Dann werden wir an die Arbeit gehen und uns gegenseitig regelmäßig kontrollieren, ob jede und jeder jeweils ihre oder seine Aufgabe geschafft hat. Sollte das nicht der Fall sein, denken alle in der Gruppe beispielsweise über mich nach und sehen mich an. Das ist eine unangenehme Situation, die ich lieber gerne vermeiden möchte. (Diese unangenehme Situation und ihre Wirkungen werden ebenfalls seit den 40 Jahren erforscht.) Ich versuche also, bei diesen Kontrollen gut dazustehen. Sollte es mir in der Arbeitszeit nicht gelingen, die Ergebnisse zu liefern, so habe ich immer noch die Freizeit. Ich werde also länger arbeiten – „freiwillig“, um dem Druck der Gruppe zu entgehen.
Selbstverständlich sollte ich diese Verlängerung der Arbeitszeit nicht erfassen. Denn das würde ja bedeuten, dass ich selber einräume meine Arbeit in der dafür vorgesehenen Zeit nicht zu schaffen. Wie stehe ich denn dann vor der Gruppe da? (Auch diese Situation ist in der Gruppendynamik reichlich erforscht worden.)
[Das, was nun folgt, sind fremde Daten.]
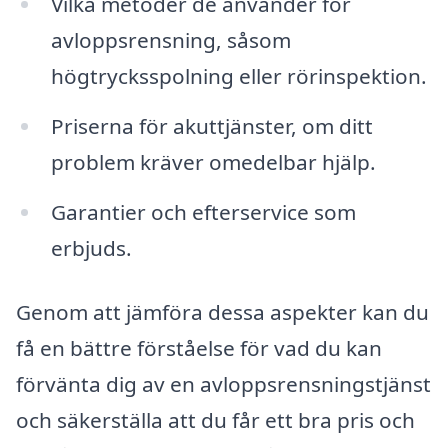
Vilka metoder de använder för
avloppsrensning, såsom
högtrycksspolning eller rörinspektion.
Priserna för akuttjänster, om ditt
problem kräver omedelbar hjälp.
Garantier och efterservice som
erbjuds.
Genom att jämföra dessa aspekter kan du
få en bättre förståelse för vad du kan
förvänta dig av en avloppsrensningstjänst
och säkerställa att du får ett bra pris och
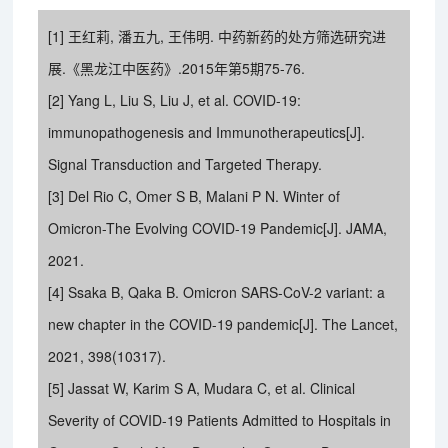
[1] 王红莉, 潘五九, 王伟明. 中药新药的处方筛选研究进
展.《黑龙江中医药》.2015年第5期75-76.
[2] Yang L, Liu S, Liu J, et al. COVID-19:
immunopathogenesis and Immunotherapeutics[J].
Signal Transduction and Targeted Therapy.
[3] Del Rio C, Omer S B, Malani P N. Winter of
Omicron-The Evolving COVID-19 Pandemic[J]. JAMA,
2021.
[4] Ssaka B, Qaka B. Omicron SARS-CoV-2 variant: a
new chapter in the COVID-19 pandemic[J]. The Lancet,
2021, 398(10317).
[5] Jassat W, Karim S A, Mudara C, et al. Clinical
Severity of COVID-19 Patients Admitted to Hospitals in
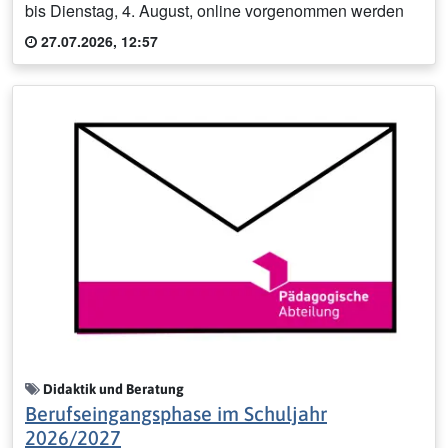
bis Dienstag, 4. August, online vorgenommen werden
27.07.2026, 12:57
Didaktik und Beratung
Berufseingangsphase im Schuljahr
2026/2027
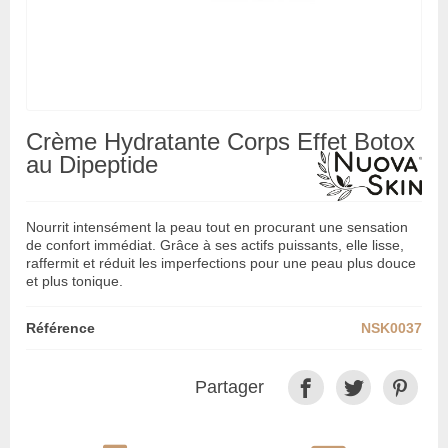
Crème Hydratante Corps Effet Botox
au Dipeptide
Nourrit intensément la peau tout en procurant une sensation
de confort immédiat. Grâce à ses actifs puissants, elle lisse,
raffermit et réduit les imperfections pour une peau plus douce
et plus tonique.
Référence
NSK0037
Partager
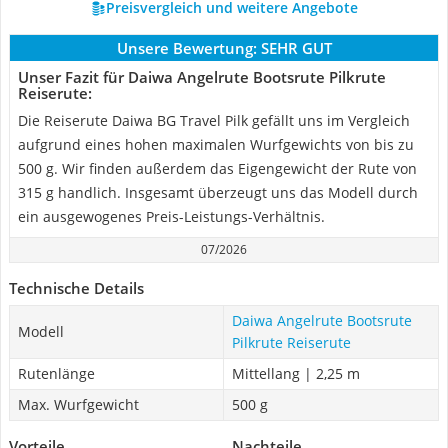
Preisvergleich und weitere Angebote
Unsere Bewertung:
SEHR GUT
Unser Fazit für Daiwa Angelrute Bootsrute Pilkrute
Reiserute:
Die Reiserute Daiwa BG Travel Pilk gefällt uns im Vergleich
aufgrund eines hohen maximalen Wurfgewichts von bis zu
500 g. Wir finden außerdem das Eigengewicht der Rute von
315 g handlich. Insgesamt überzeugt uns das Modell durch
ein ausgewogenes Preis-Leistungs-Verhältnis.
07/2026
Technische Details
Daiwa Angelrute Bootsrute
Modell
Pilkrute Reiserute
Rutenlänge
Mittellang | 2,25 m
Max. Wurfgewicht
500 g
Vorteile
Nachteile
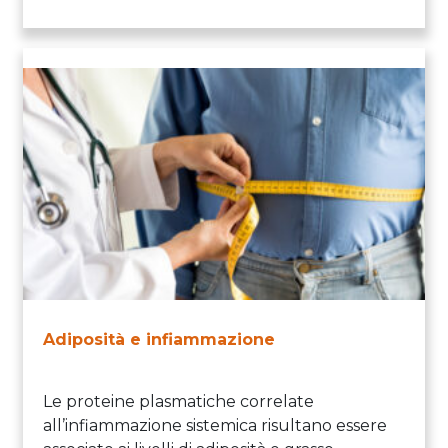
Adiposità e infiammazione
Le proteine plasmatiche correlate
all’infiammazione sistemica risultano essere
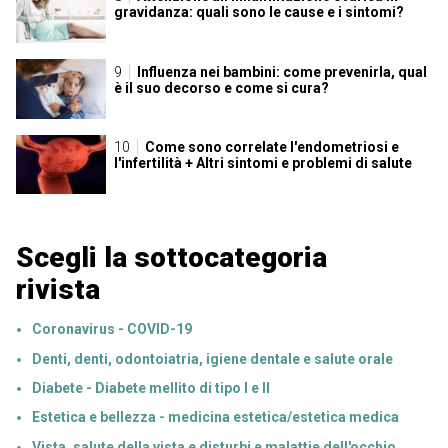
gravidanza: quali sono le cause e i sintomi?
Influenza nei bambini: come prevenirla, qual
è il suo decorso e come si cura?
Come sono correlate l'endometriosi e
l'infertilità + Altri sintomi e problemi di salute
Scegli la sottocategoria
rivista
Coronavirus - COVID-19
Denti, denti, odontoiatria, igiene dentale e salute orale
Diabete - Diabete mellito di tipo I e II
Estetica e bellezza - medicina estetica/estetica medica
Vista, salute della vista e disturbi e malattie dell'occhio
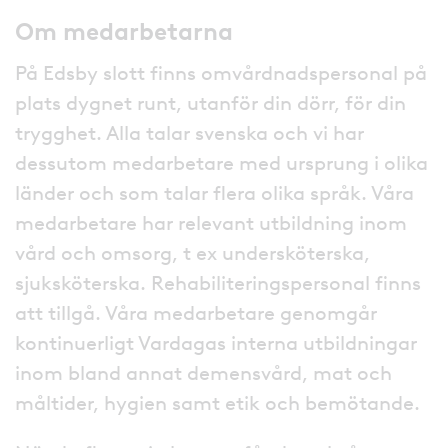
Om medarbetarna
På Edsby slott finns omvårdnadspersonal på
plats dygnet runt, utanför din dörr, för din
trygghet. Alla talar svenska och vi har
dessutom medarbetare med ursprung i olika
länder och som talar flera olika språk. Våra
medarbetare har relevant utbildning inom
vård och omsorg, t ex undersköterska,
sjuksköterska. Rehabiliteringspersonal finns
att tillgå. Våra medarbetare genomgår
kontinuerligt Vardagas interna utbildningar
inom bland annat demensvård, mat och
måltider, hygien samt etik och bemötande.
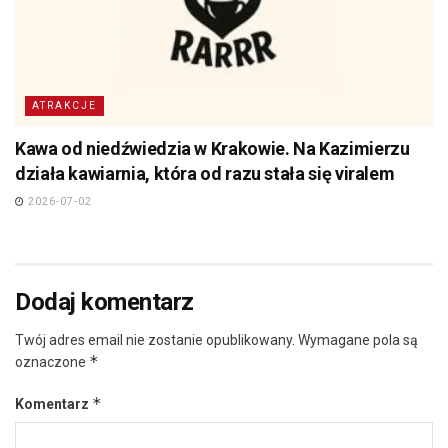
ATRAKCJE
Kawa od niedźwiedzia w Krakowie. Na Kazimierzu
działa kawiarnia, która od razu stała się viralem
2026-07-02
Dodaj komentarz
Twój adres email nie zostanie opublikowany.
Wymagane pola są
*
oznaczone
*
Komentarz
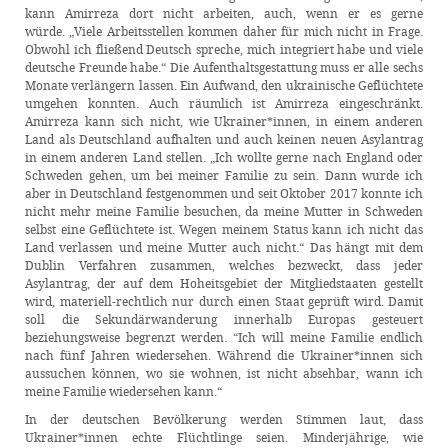
kann Amirreza dort nicht arbeiten, auch, wenn er es gerne
würde. „Viele Arbeitsstellen kommen daher für mich nicht in Frage.
Obwohl ich fließend Deutsch spreche, mich integriert habe und viele
deutsche Freunde habe.“ Die Aufenthaltsgestattung muss er alle sechs
Monate verlängern lassen. Ein Aufwand, den ukrainische Geflüchtete
umgehen konnten. Auch räumlich ist Amirreza eingeschränkt.
Amirreza kann sich nicht, wie Ukrainer*innen, in einem anderen
Land als Deutschland aufhalten und auch keinen neuen Asylantrag
in einem anderen Land stellen. „Ich wollte gerne nach England oder
Schweden gehen, um bei meiner Familie zu sein. Dann wurde ich
aber in Deutschland festgenommen und seit Oktober 2017 konnte ich
nicht mehr meine Familie besuchen, da meine Mutter in Schweden
selbst eine Geflüchtete ist. Wegen meinem Status kann ich nicht das
Land verlassen und meine Mutter auch nicht.“ Das hängt mit dem
Dublin Verfahren zusammen, welches bezweckt, dass jeder
Asylantrag, der auf dem Hoheitsgebiet der Mitgliedstaaten gestellt
wird, materiell-rechtlich nur durch einen Staat geprüft wird. Damit
soll die Sekundärwanderung innerhalb Europas gesteuert
beziehungsweise begrenzt werden. “Ich will meine Familie endlich
nach fünf Jahren wiedersehen. Während die Ukrainer*innen sich
aussuchen können, wo sie wohnen, ist nicht absehbar, wann ich
meine Familie wiedersehen kann.“
In der deutschen Bevölkerung werden Stimmen laut, dass
Ukrainer*innen echte Flüchtlinge seien. Minderjährige, wie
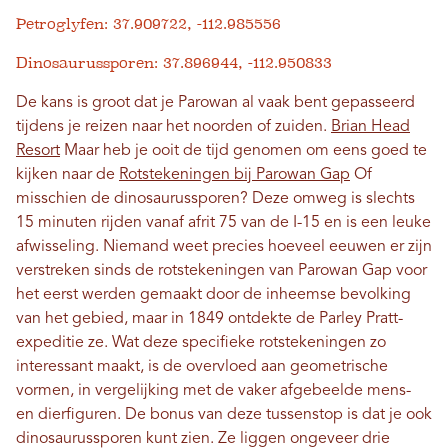
Petroglyfen: 37.909722, -112.985556
Dinosaurussporen: 37.896944, -112.950833
De kans is groot dat je Parowan al vaak bent gepasseerd
tijdens je reizen naar het noorden of zuiden.
Brian Head
Resort
Maar heb je ooit de tijd genomen om eens goed te
kijken naar de
Rotstekeningen bij Parowan Gap
Of
misschien de dinosaurussporen? Deze omweg is slechts
15 minuten rijden vanaf afrit 75 van de I-15 en is een leuke
afwisseling. Niemand weet precies hoeveel eeuwen er zijn
verstreken sinds de rotstekeningen van Parowan Gap voor
het eerst werden gemaakt door de inheemse bevolking
van het gebied, maar in 1849 ontdekte de Parley Pratt-
expeditie ze. Wat deze specifieke rotstekeningen zo
interessant maakt, is de overvloed aan geometrische
vormen, in vergelijking met de vaker afgebeelde mens-
en dierfiguren. De bonus van deze tussenstop is dat je ook
dinosaurussporen kunt zien. Ze liggen ongeveer drie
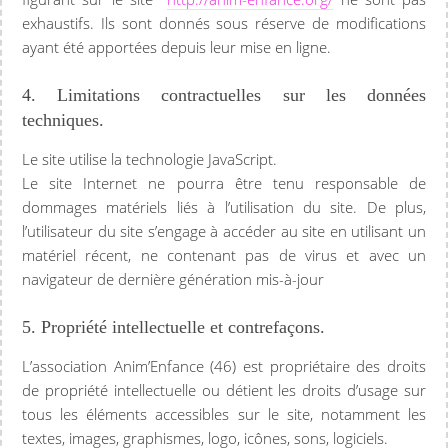
exhaustifs. Ils sont donnés sous réserve de modifications
ayant été apportées depuis leur mise en ligne.
4. Limitations contractuelles sur les données
techniques.
Le site utilise la technologie JavaScript.
Le site Internet ne pourra être tenu responsable de
dommages matériels liés à l’utilisation du site. De plus,
l’utilisateur du site s’engage à accéder au site en utilisant un
matériel récent, ne contenant pas de virus et avec un
navigateur de dernière génération mis-à-jour
5. Propriété intellectuelle et contrefaçons.
L’association Anim’Enfance (46) est propriétaire des droits
de propriété intellectuelle ou détient les droits d’usage sur
tous les éléments accessibles sur le site, notamment les
textes, images, graphismes, logo, icônes, sons, logiciels.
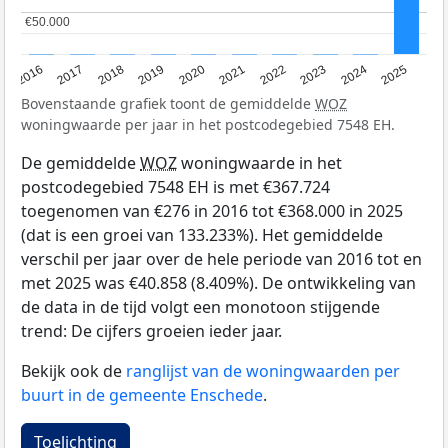
€50.000
€50.000
2016
2017
2018
2019
2020
2021
2022
2023
2024
2025
Bovenstaande grafiek toont de gemiddelde
WOZ
woningwaarde per jaar in het postcodegebied 7548 EH.
De gemiddelde
WOZ
woningwaarde in het
postcodegebied 7548 EH is met €367.724
toegenomen van €276 in 2016 tot €368.000 in 2025
(dat is een groei van 133.233%). Het gemiddelde
verschil per jaar over de hele periode van 2016 tot en
met 2025 was €40.858 (8.409%). De ontwikkeling van
de data in de tijd volgt een monotoon stijgende
trend: De cijfers groeien ieder jaar.
Bekijk ook de
ranglijst van de woningwaarden per
buurt in de gemeente Enschede
.
Toelichting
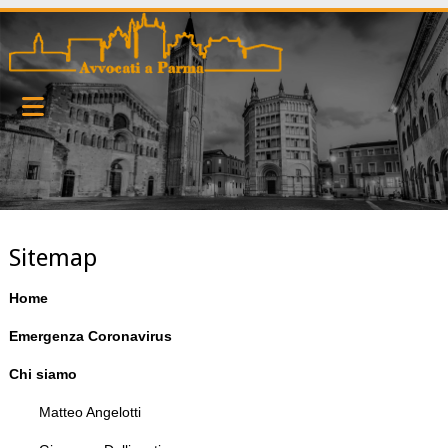
Sitemap
Home
Emergenza Coronavirus
Chi siamo
Matteo Angelotti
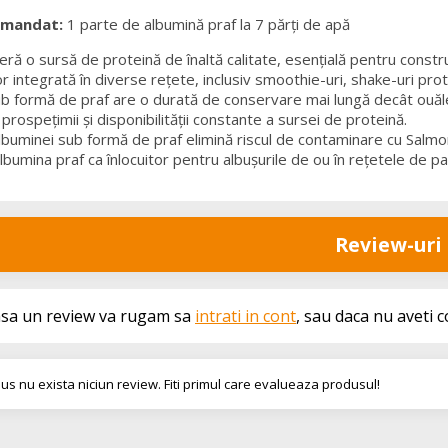
omandat:
1 parte de albumină praf la 7 părți de apă
ră o sursă de proteină de înaltă calitate, esențială pentru constru
r integrată în diverse rețete, inclusiv smoothie-uri, shake-uri prote
b formă de praf are o durată de conservare mai lungă decât ouăle
rospețimii și disponibilității constante a sursei de proteină.
buminei sub formă de praf elimină riscul de contaminare cu Salmo
lbumina praf ca înlocuitor pentru albușurile de ou în rețetele de pa
Review-uri
asa un review va rugam sa
intrati in cont
, sau daca nu aveti 
us nu exista niciun review. Fiti primul care evalueaza produsul!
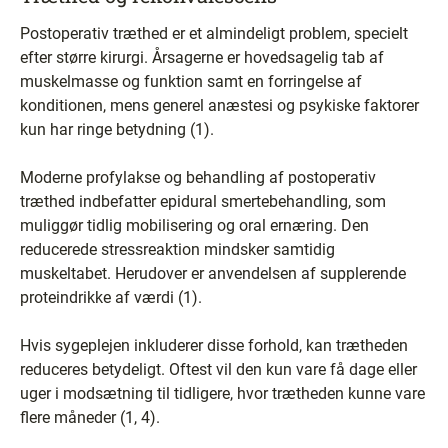
Postoperativ træthed er et almindeligt problem, specielt
efter større kirurgi. Årsagerne er hovedsagelig tab af
muskelmasse og funktion samt en forringelse af
konditionen, mens generel anæstesi og psykiske faktorer
kun har ringe betydning (1).
Moderne profylakse og behandling af postoperativ
træthed indbefatter epidural smertebehandling, som
muliggør tidlig mobilisering og oral ernæring. Den
reducerede stressreaktion mindsker samtidig
muskeltabet. Herudover er anvendelsen af supplerende
proteindrikke af værdi (1).
Hvis sygeplejen inkluderer disse forhold, kan trætheden
reduceres betydeligt. Oftest vil den kun vare få dage eller
uger i modsætning til tidligere, hvor trætheden kunne vare
flere måneder (1, 4).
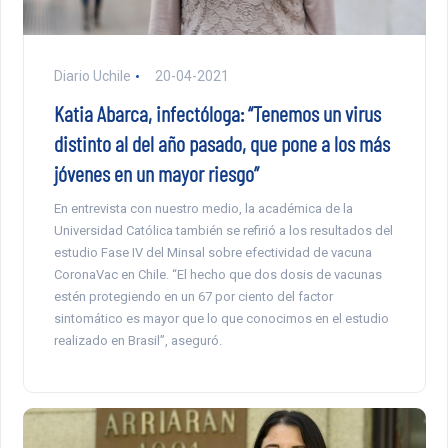
Diario Uchile
20-04-2021
Katia Abarca, infectóloga: “Tenemos un virus
distinto al del año pasado, que pone a los más
jóvenes en un mayor riesgo”
En entrevista con nuestro medio, la académica de la
Universidad Católica también se refirió a los resultados del
estudio Fase IV del Minsal sobre efectividad de vacuna
CoronaVac en Chile. “El hecho que dos dosis de vacunas
estén protegiendo en un 67 por ciento del factor
sintomático es mayor que lo que conocimos en el estudio
realizado en Brasil”, aseguró.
Das reicht der Arbeits- und Organisationspsychologie nicht
Aber diese „freiwillige“ Mehrarbeit ist mangelhaft – aus der Sicht der Arbeits- und Organisationspsychologie. Man merkt sofort: Das Team wird hier nicht wirklich. Es bleibt eine bloß stumme Voraussetzung der Mehrarbeit von Individuen. Dieser Mangel lässt sich durch Überforderung der Teams lösen. Wenn das Team – weniger moderat – überfordert wird, als das für gewöhnlich ohnehin der Fall ist, dann tritt das Team als solches in Aktion. Die Überforderung des Teams äußert sich dahin, dass mindestens ein Mitglied des Teams formuliert: Ich schaffe es nicht mehr. Darauf – damit rechnen die Arbeits- und Organisationspsychologen mit Recht – reagieren die anderen Teammitglieder, indem sie dem überforderten Teammitglied angeblich helfen. Da niemand darauf gewartet hat, helfen zu können und die meisten auch bisher schon was zu tun hatten, spielt sich diese Hilfeleistung in der Freizeit ab und wird wie selbstverständlich nicht als Arbeitszeit erfasst.
So entstehen systematisch und auf wissenschaftlich erforschtem Wege verlängerte und nicht erfasste Arbeitszeiten zugunsten der Unternehmen. Geholfen wird nicht den überforderten Beschäftigten, sondern den überfordernden Unternehmen: Die werden daraus, dass das klappt, schließen, dass offenbar noch Reserven im Team vorhanden sind, die durch eine weitere Überforderung zu mobilisieren sind. Sie werden – mit anderen Worten – die Ziele erhöhen.